I don’t believe anything belief managers say.
Are people like Don Lemon belief managers or are they just future residents of Alcatraz? Both? Answer: both.
I’ve been experienced this effect much of my life. In fact, all of it. I thought honesty was something to aspire to. When I was young, I didn’t understand. Then I became interested and started to read people like Solzhenitsyn and Arendt. Nothing prepared me for what was to come. I envy those who “belong”. I just can’t be one of them.
Interesting and insightful.
Very clearly said and it reflects my experience quite closely. I was in a book group years ago which I found quite frustrating. It didn’t feel so much like we were discussing the books so much as something else was going on. Then it occured to me that these people were discussing the book as if shopping for clothes at Nordstrom’s. They were not interested in the ideas so much as how certain ideas would look on them.
Wow, that’s so true!
Well said. It’s quite true that political beliefs on the left are religious in nature. Truth isn’t truth, for them, it’s socially-formed consensus. If you don’t follow the Narrative you’re hated, not just considered wrong.

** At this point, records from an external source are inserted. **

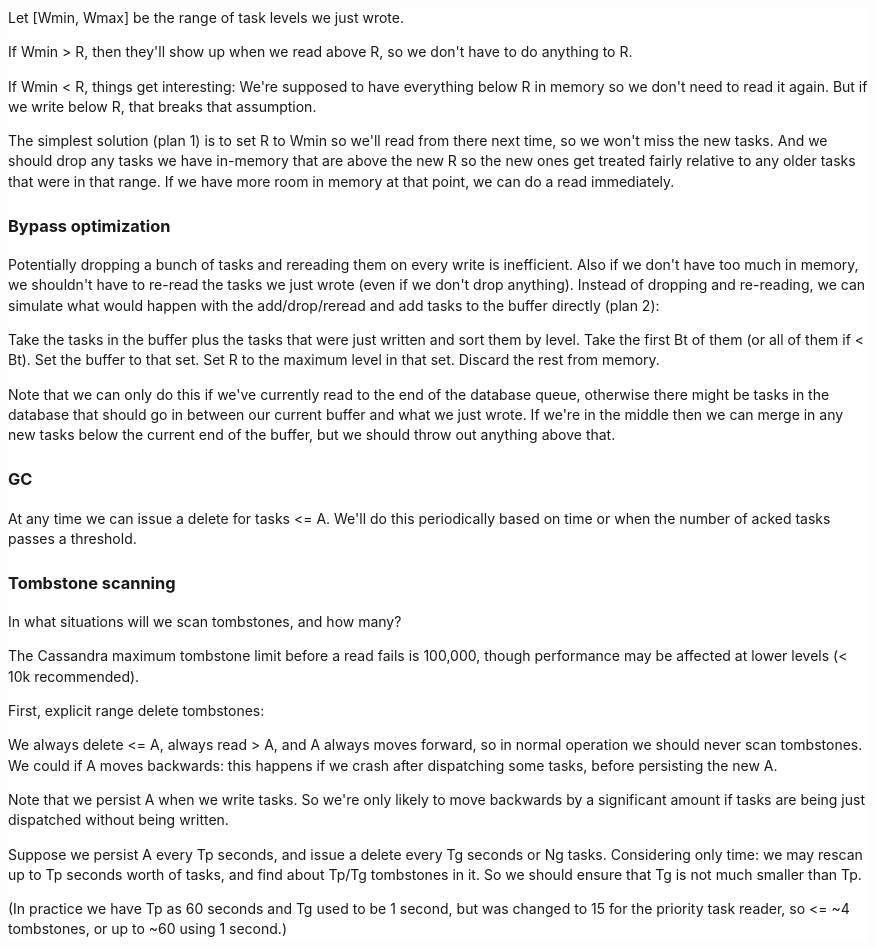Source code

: Let [Wmin, Wmax] be the range of task levels we just wrote.

If Wmin > R, then they'll show up when we read above R, so we don't have to do anything to R.

If Wmin < R, things get interesting: We're supposed to have everything below R in memory so we
don't need to read it again. But if we write below R, that breaks that assumption.

The simplest solution (plan 1) is to set R to Wmin so we'll read from there next time, so we
won't miss the new tasks. And we should drop any tasks we have in-memory that are above the new
R so the new ones get treated fairly relative to any older tasks that were in that range. If we
have more room in memory at that point, we can do a read immediately.


### Bypass optimization

Potentially dropping a bunch of tasks and rereading them on every write is inefficient. Also if
we don't have too much in memory, we shouldn't have to re-read the tasks we just wrote (even if
we don't drop anything). Instead of dropping and re-reading, we can simulate what would happen
with the add/drop/reread and add tasks to the buffer directly (plan 2):

Take the tasks in the buffer plus the tasks that were just written and sort them by level. Take
the first Bt of them (or all of them if < Bt). Set the buffer to that set. Set R to the maximum
level in that set. Discard the rest from memory.

Note that we can only do this if we've currently read to the end of the database queue,
otherwise there might be tasks in the database that should go in between our current buffer and
what we just wrote. If we're in the middle then we can merge in any new tasks below the current
end of the buffer, but we should throw out anything above that.


### GC

At any time we can issue a delete for tasks <= A. We'll do this periodically based on time or
when the number of acked tasks passes a threshold.


### Tombstone scanning

In what situations will we scan tombstones, and how many?

The Cassandra maximum tombstone limit before a read fails is 100,000, though performance may be
affected at lower levels (< 10k recommended).

First, explicit range delete tombstones:

We always delete <= A, always read > A, and A always moves forward, so in normal operation we
should never scan tombstones. We could if A moves backwards: this happens if we crash after
dispatching some tasks, before persisting the new A.

Note that we persist A when we write tasks. So we're only likely to move backwards by a
significant amount if tasks are being just dispatched without being written.

Suppose we persist A every Tp seconds, and issue a delete every Tg seconds or Ng tasks.
Considering only time: we may rescan up to Tp seconds worth of tasks, and find about Tp/Tg
tombstones in it. So we should ensure that Tg is not much smaller than Tp.

(In practice we have Tp as 60 seconds and Tg used to be 1 second, but was changed to 15 for the
priority task reader, so <= ~4 tombstones, or up to ~60 using 1 second.)
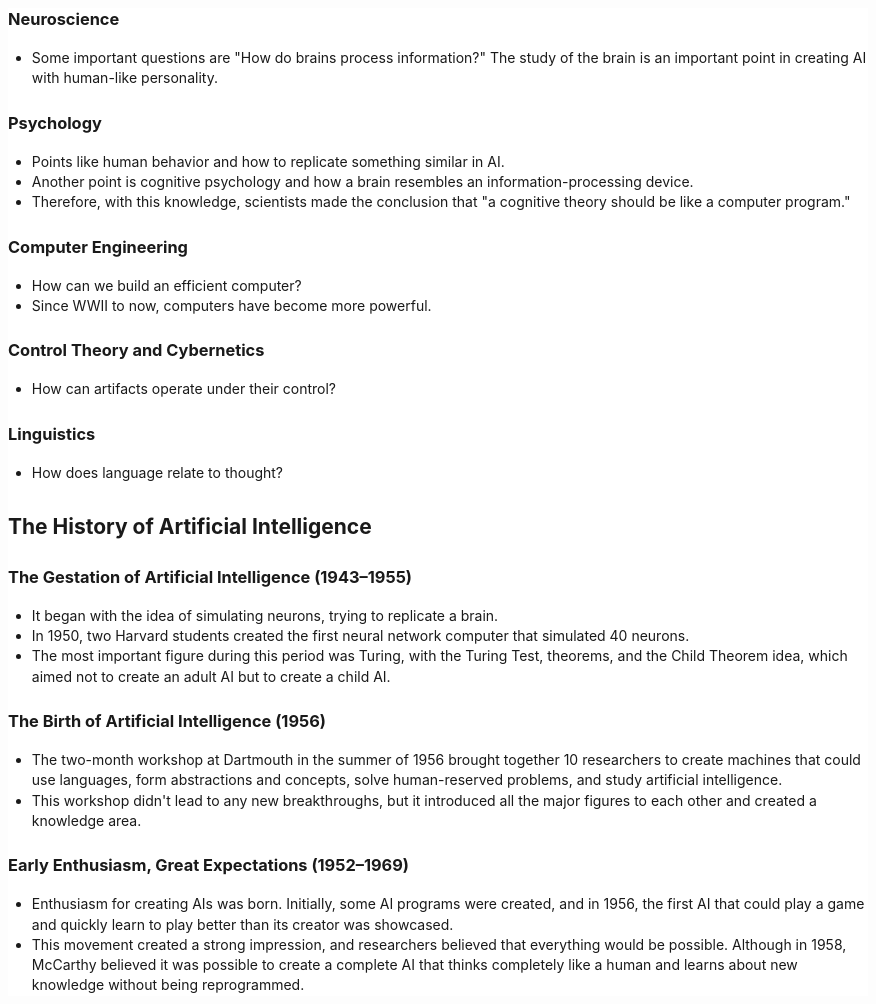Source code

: ### Neuroscience
- Some important questions are "How do brains process 
information?" The study of the brain is an important point in 
creating AI with human-like personality.

### Psychology
- Points like human behavior and how to replicate something 
similar in AI.
- Another point is cognitive psychology and how a brain 
resembles an information-processing device.
- Therefore, with this knowledge, scientists made the 
conclusion that "a cognitive theory should be like a computer 
program."

### Computer Engineering
- How can we build an efficient computer?
- Since WWII to now, computers have become more powerful.

### Control Theory and Cybernetics
- How can artifacts operate under their control?

### Linguistics
- How does language relate to thought?

## The History of Artificial Intelligence

### The Gestation of Artificial Intelligence (1943–1955)
- It began with the idea of simulating neurons, trying to 
replicate a brain.
- In 1950, two Harvard students created the first neural 
network computer that simulated 40 neurons.
- The most important figure during this period was Turing, with 
the Turing Test, theorems, and the Child Theorem idea, which 
aimed not to create an adult AI but to create a child AI.

### The Birth of Artificial Intelligence (1956)
- The two-month workshop at Dartmouth in the summer of 1956 
brought together 10 researchers to create machines that could 
use languages, form abstractions and concepts, solve 
human-reserved problems, and study artificial intelligence.
- This workshop didn't lead to any new breakthroughs, but it 
introduced all the major figures to each other and created a 
knowledge area.

### Early Enthusiasm, Great Expectations (1952–1969)
- Enthusiasm for creating AIs was born. Initially, some AI 
programs were created, and in 1956, the first AI that could 
play a game and quickly learn to play better than its creator 
was showcased.
- This movement created a strong impression, and researchers 
believed that everything would be possible. Although in 1958, 
McCarthy believed it was possible to create a complete AI that 
thinks completely like a human and learns about new knowledge 
without being reprogrammed.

The articles on this website are like drinking from a fresh fountain. So insightful and relatable! As a Gen-Z, these kinds of analytical, logical thoughts have been suppressed in broader discourse. It has at times led me to thinking that maybe I was the crazy one. So nice to read explorative thoughts like this!!!!
Important point. Popularity has been substituted for conscience.
Below is study done in 2023. People on all of the political spectrum are asked about their opnions. The result:
People on the Right are very broad minded and as an example they might support abortion but also the right to bear arms so are against gun control.
People on The Left when asked the same 25 questions are a virtual pinpoint on the graphs. It’s as if there is a set beliefs that must never be deviated from. You must be for abortion and must at the same time be for gun control and no deviatiosn are allowed.
Read this for yourself – it supports this article’s conclusions
https://bpspsychub.onlinelibrary.wiley.com/doi/10.1111/bjso.12665
The BM’s, belief managers, and those managed, corralled, accept limited unchallenged improper ganders at ALL of the proper gander evidence, context, definition of terms. limits on whether Overton’s Window is open or closed.